Given text
* * * * *
The model went from solving 1 in 4 math problems to 4 in 5 through pure RL training.

Training Curves

• Training Loss: Converges near zero after initial policy updates
• Mean Reward: Jumps from 0.25 to ~0.80 within the first 200 steps, stabilizes at 0.80-0.90
• Learning Rate: Cosine decay from 5e-6 to 0
• Reward Std: Stays non-zero (~0.25) throughout — healthy gradient signal, no reward collapse

Usage

from transformers import AutoModelForCausalLM, AutoTokenizer
from peft import PeftModel

# Load base model + LoRA adapter
base_model = AutoModelForCausalLM.from_pretrained("Qwen/Qwen2.5-1.5B-Instruct", torch_dtype="auto", device_map="auto")
model = PeftModel.from_pretrained(base_model, "usama10/qwen-1.5b-grpo-math")
tokenizer = AutoTokenizer.from_pretrained("usama10/qwen-1.5b-grpo-math")

messages = [
    {"role": "system", "content": "You are a math tutor. Solve the problem step by step, then give the final numerical answer after ####."},
    {"role": "user", "content": "A store sells apples for $2 each and oranges for $3 each. If Sarah buys 5 apples and 3 oranges, how much does she spend?"}
]

text = tokenizer.apply_chat_template(messages, tokenize=False, add_generation_prompt=True)
inputs = tokenizer(text, return_tensors="pt").to(model.device)
outputs = model.generate(**inputs, max_new_tokens=512)
print(tokenizer.decode(outputs[0][inputs.input_ids.shape[1]:], skip_special_tokens=True))

Reward Function

The reward function extracts the final numerical answer after #### from the model's output and compares it to the ground truth:

def correctness_reward(completion, ground_truth):
    predicted = extract_number_after_hashes(completion)
    expected = extract_number_after_hashes(ground_truth)
    return 1.0 if predicted == expected else 0.0

Limitations

• Trained on grade school math only (GSM8K) — may not generalize to advanced math
• Single epoch of training — more epochs or larger models could improve performance
• LoRA adapter — needs base model to run inference
* * * * *
Data excerpts

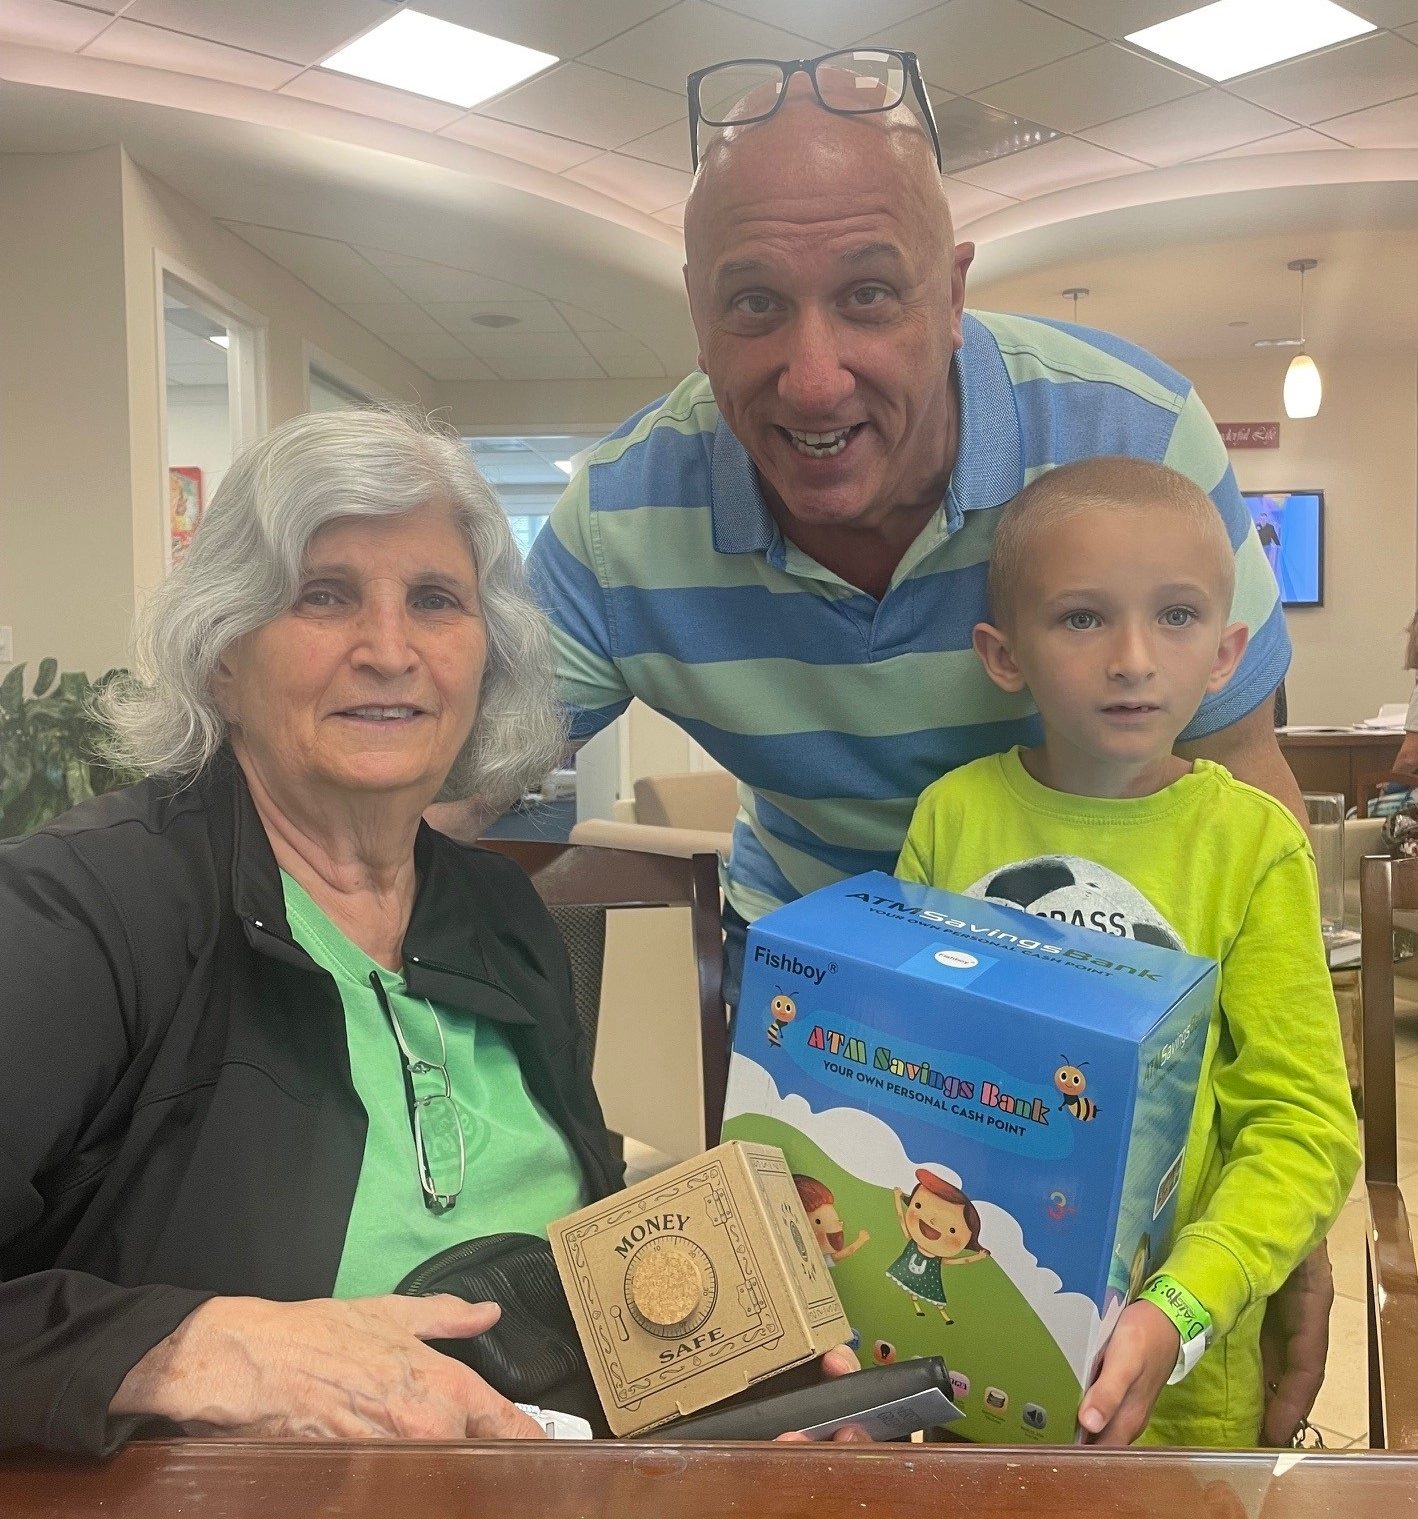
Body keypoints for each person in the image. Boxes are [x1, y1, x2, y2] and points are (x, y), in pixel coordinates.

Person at [524, 49, 1332, 1443]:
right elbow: (444, 780)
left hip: (1131, 1023)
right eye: (754, 304)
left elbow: (1240, 777)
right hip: (840, 1034)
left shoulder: (1128, 435)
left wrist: (1271, 1207)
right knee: (864, 1399)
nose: (812, 369)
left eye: (871, 295)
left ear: (952, 291)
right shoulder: (615, 522)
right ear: (697, 317)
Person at [0, 409, 858, 1456]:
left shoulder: (503, 914)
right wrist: (191, 1347)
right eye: (324, 596)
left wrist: (725, 1377)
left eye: (435, 601)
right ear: (223, 651)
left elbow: (567, 1268)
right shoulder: (87, 907)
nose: (389, 650)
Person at [894, 457, 1360, 1447]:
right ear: (1001, 652)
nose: (1133, 658)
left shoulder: (1253, 845)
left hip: (1181, 1394)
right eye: (1079, 617)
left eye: (1177, 616)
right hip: (973, 1351)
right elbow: (913, 1080)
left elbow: (1305, 1132)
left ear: (1229, 651)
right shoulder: (949, 818)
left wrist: (1183, 1306)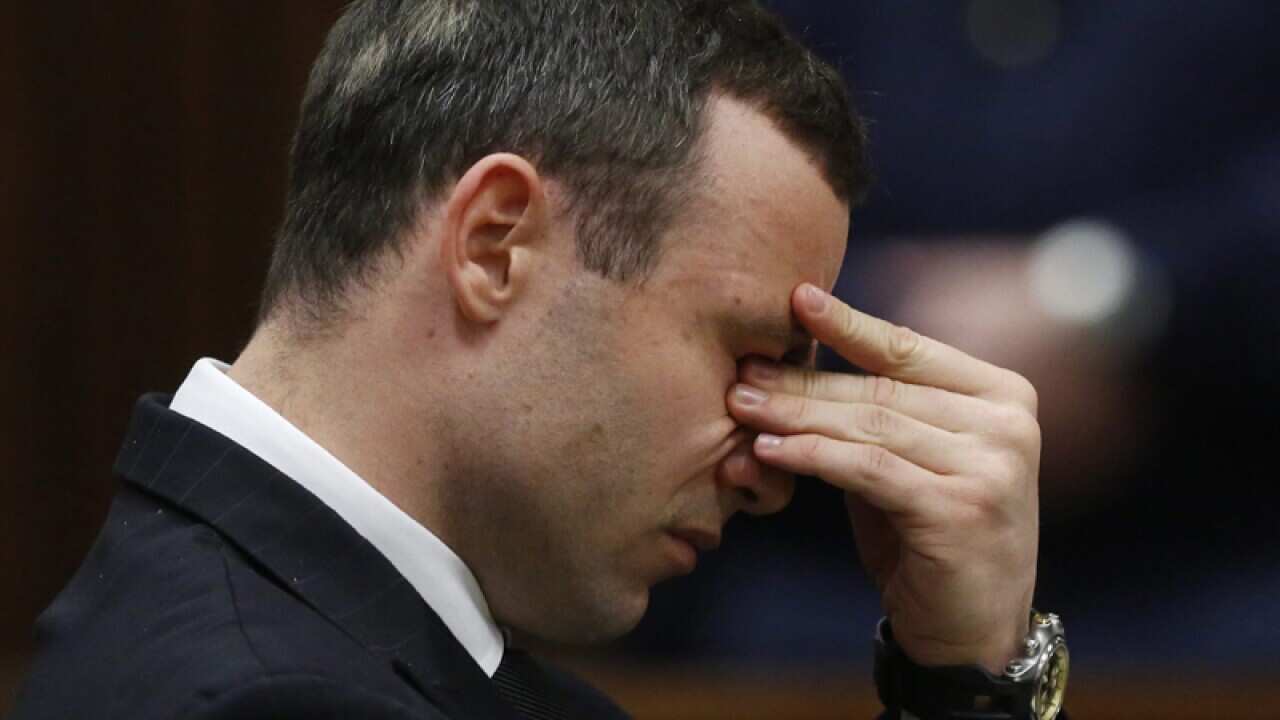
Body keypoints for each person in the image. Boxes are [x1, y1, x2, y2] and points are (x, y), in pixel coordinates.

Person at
* * * * *
Problem to solve
Reproduce the passage of the math model text starting at "outputs = model.generate(**inputs, max_new_tokens=512)" and ending at "expected = extract_number_after_hashes(ground_truth)", and swap "512" for "1024". Work only from the text; the entries are not needed for anything that comes after.

Answer to this exercise
outputs = model.generate(**inputs, max_new_tokens=1024)
print(tokenizer.decode(outputs[0][inputs.input_ids.shape[1]:], skip_special_tokens=True))

Reward Function

The reward function extracts the final numerical answer after #### from the model's output and compares it to the ground truth:

def correctness_reward(completion, ground_truth):
    predicted = extract_number_after_hashes(completion)
    expected = extract_number_after_hashes(ground_truth)